Saturday, September 15, 2012

September 9 - 15, 2012

We've been working on Uke-waza (blocking technique).  We'll continue with it for another week or so, mixing up some variations (sweeping blocks, hooking blocks, etc.).

Some of you are excited (perhaps a little too much) about the tournament in November.  Good that you have a goal that motivates you to train hard.  Winning a tournament only means that you happened to be better than your opponent that day, that time, in that specific situation.  You can win simply by luck (as I have proven many times! :-p).  What's important is that you train hard for it, and that you do your best in it.  I hope you're enjoying the process.
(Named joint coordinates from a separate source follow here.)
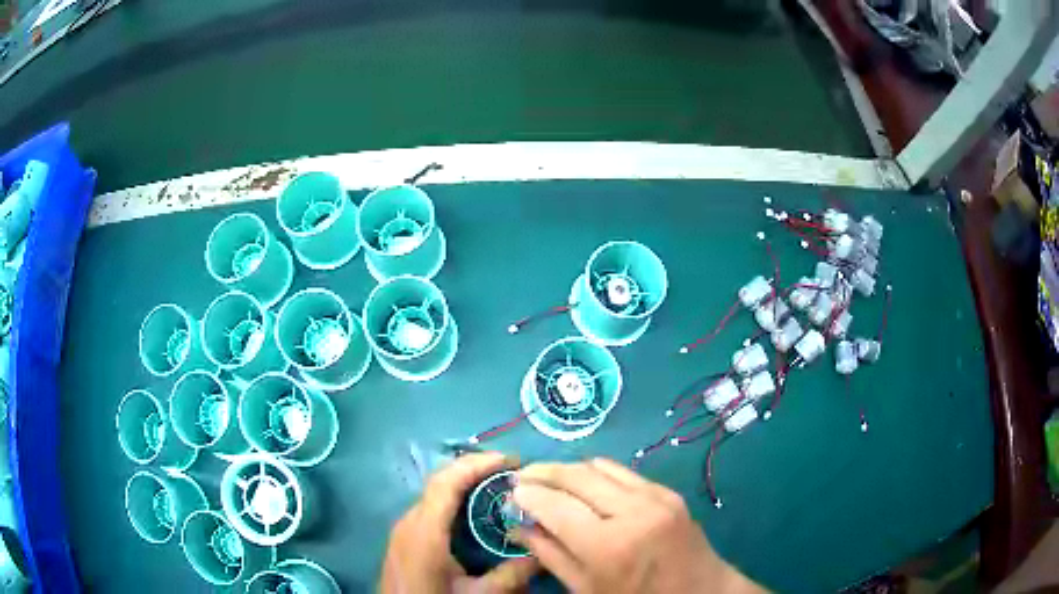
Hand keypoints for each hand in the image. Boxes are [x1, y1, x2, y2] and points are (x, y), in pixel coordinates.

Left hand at [381, 452, 539, 593]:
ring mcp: (403, 528)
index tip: (510, 460)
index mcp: (425, 531)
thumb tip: (543, 553)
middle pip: (440, 482)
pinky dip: (454, 498)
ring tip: (498, 486)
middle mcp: (410, 521)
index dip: (477, 464)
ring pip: (434, 493)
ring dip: (464, 483)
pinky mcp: (404, 537)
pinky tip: (474, 511)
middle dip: (475, 469)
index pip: (446, 482)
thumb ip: (511, 575)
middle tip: (512, 472)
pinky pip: (430, 506)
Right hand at [512, 458, 763, 593]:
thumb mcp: (586, 589)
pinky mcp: (668, 491)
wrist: (700, 593)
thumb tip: (519, 523)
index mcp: (608, 546)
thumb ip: (550, 554)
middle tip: (522, 477)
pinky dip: (596, 474)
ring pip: (599, 466)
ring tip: (549, 478)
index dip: (527, 494)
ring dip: (568, 468)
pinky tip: (585, 485)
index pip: (554, 505)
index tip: (510, 491)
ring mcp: (655, 497)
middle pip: (576, 475)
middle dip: (543, 472)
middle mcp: (632, 512)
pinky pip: (623, 472)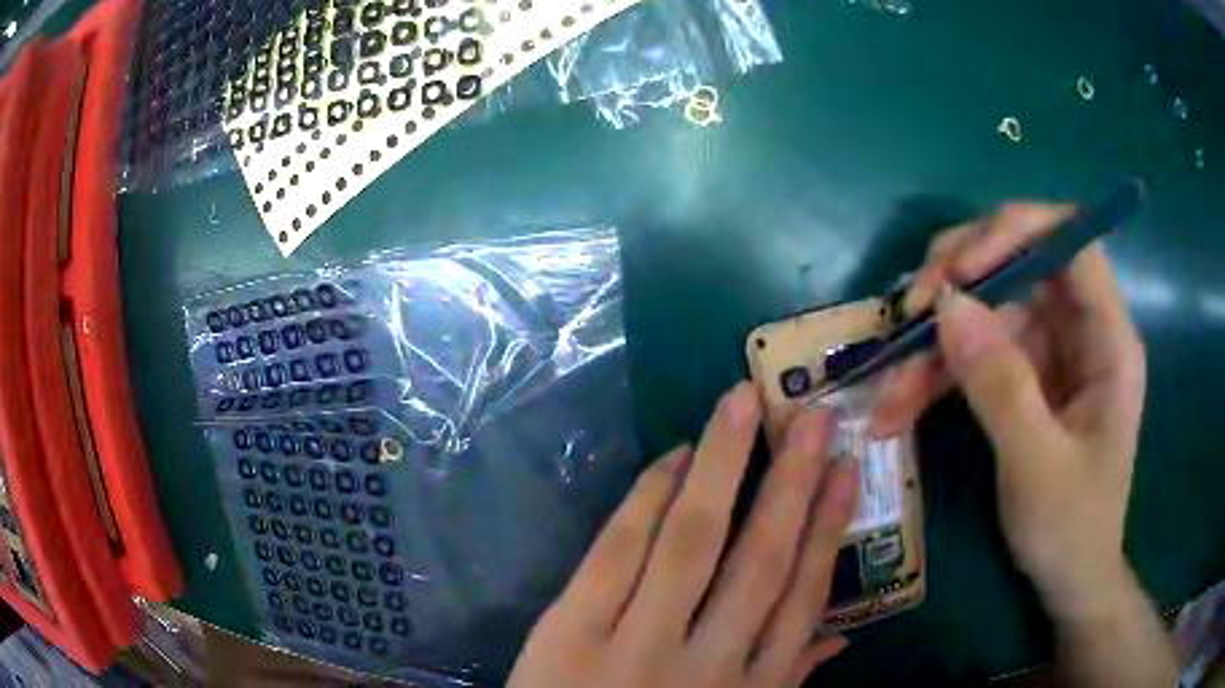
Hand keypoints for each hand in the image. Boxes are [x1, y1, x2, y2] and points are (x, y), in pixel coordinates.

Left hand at [508, 383, 858, 687]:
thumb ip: (786, 683)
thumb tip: (841, 640)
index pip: (801, 600)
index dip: (827, 532)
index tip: (845, 473)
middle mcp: (703, 663)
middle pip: (758, 560)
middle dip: (790, 483)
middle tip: (813, 416)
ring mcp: (633, 644)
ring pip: (691, 542)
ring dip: (723, 465)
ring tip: (743, 403)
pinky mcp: (570, 630)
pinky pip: (616, 553)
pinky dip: (645, 499)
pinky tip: (673, 457)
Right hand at [869, 203, 1146, 605]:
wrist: (1069, 580)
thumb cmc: (1071, 530)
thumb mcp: (1037, 467)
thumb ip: (1000, 386)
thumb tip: (947, 305)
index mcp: (1108, 340)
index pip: (1070, 242)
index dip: (1015, 234)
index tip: (960, 272)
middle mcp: (1079, 330)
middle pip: (1018, 264)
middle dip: (958, 283)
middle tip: (907, 314)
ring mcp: (1049, 351)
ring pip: (986, 311)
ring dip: (934, 344)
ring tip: (888, 388)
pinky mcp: (1023, 377)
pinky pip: (975, 354)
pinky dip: (935, 376)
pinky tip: (898, 408)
For me personally, only 3 more weeks until the World Championships.  Do you know what that means?  Yes, only 3 more weeks and a few days until I can drink again...! :-)

Saturday, September 8, 2012

August 27 - September 8, 2012

It's been 2 weeks since the test, and most of you newly promoted students already learned the new Kata.  Great!  Keep working on it until all the details become natural to you and that you don't have to think about each step.  At the same time, don't forget your previous Kata, as you have to be able to demonstrate all of them when you test for a black belt in the future...

We've been working on Uke-waza (blocking technique) for the past week or two.  A block in Japanese is "Uke", which actually means "to receive", however, as I keep telling you, you can't passively wait and receive the incoming attack.  You have to reach out and stop before the technique accumulates force, only then you can actually block that attack.  Body snap together with forearm or wrist snap is crucial for a successful blocking technique, and we'll keep working on that as well.

Back by popular demand (a.k.a. Menefee and Chris' request), we're soon hosting a Kyu-level tournament!  Sunday, November the 4th.  Hoping to invite many from other dojos as well.

Book of the Month: Hidden Karate
My emphasis when teaching a Kata is to teach you to move properly, with precise stance with proper posture to execute correct body dynamics for a technique.  There are many other schools that emphasize applications of Kata techniques, but I never learned Kata that way, and I feel it's more important and interesting (personally) to develop proper body mechanics.  However my idea may be one dimensional and I would encourage you to investigate on different aspects of Karate/Kata on your own.

This book focuses on how to look at Kata as a set of practical fighting/self-defense techniques.  Though I would disagree with some ideas, in general it is very well-thought and presented in details.  It only covers Heian 1-5 & Tekki 1, but you may easily apply the same ideas when looking at other Kata as well.  Skip the fist 1/3 of the book (unless you're really into it) and take a look at the photographed demonstrations of each Kata.